(Task requirements)
Count the lines in the entries below that contain the word "plates", and reply with that number alone.

(Data provided)
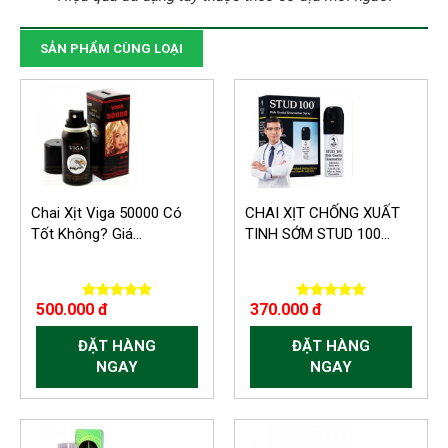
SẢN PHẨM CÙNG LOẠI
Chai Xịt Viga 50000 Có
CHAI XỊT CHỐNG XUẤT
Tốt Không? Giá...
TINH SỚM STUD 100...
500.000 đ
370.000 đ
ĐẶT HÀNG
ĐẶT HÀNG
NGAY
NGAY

==

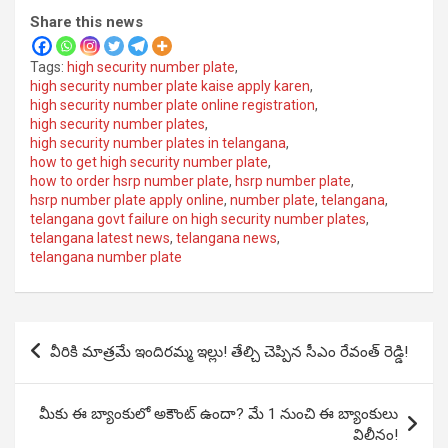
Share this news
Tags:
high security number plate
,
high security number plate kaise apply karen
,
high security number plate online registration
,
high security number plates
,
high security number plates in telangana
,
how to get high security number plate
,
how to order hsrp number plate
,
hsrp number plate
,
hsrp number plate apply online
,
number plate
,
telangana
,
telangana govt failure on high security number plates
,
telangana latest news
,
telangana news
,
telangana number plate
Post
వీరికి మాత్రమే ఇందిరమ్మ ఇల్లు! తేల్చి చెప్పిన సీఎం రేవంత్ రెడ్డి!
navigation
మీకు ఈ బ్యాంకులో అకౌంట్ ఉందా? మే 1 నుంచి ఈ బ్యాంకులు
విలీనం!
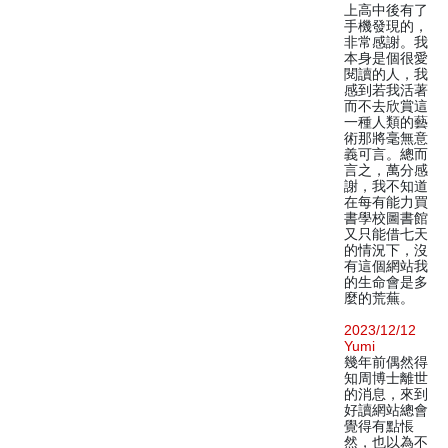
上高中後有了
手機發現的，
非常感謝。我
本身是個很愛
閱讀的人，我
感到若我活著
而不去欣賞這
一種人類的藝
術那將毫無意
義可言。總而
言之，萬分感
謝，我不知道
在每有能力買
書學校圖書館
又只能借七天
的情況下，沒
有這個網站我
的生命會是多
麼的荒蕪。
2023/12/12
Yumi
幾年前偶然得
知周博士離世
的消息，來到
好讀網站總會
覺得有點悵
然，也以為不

* * *

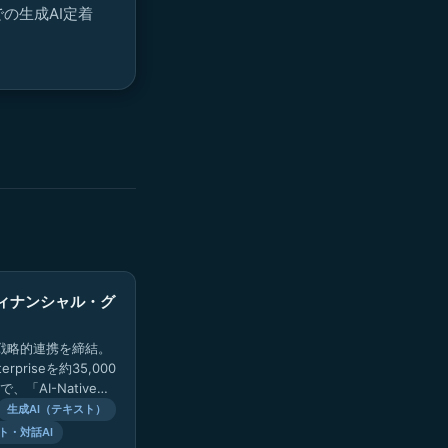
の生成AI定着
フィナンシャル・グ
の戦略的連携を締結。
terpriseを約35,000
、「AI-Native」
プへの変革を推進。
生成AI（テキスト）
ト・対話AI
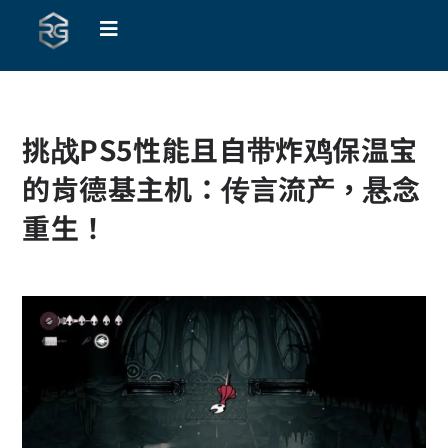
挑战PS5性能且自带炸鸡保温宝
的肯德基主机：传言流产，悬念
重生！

(Output)
3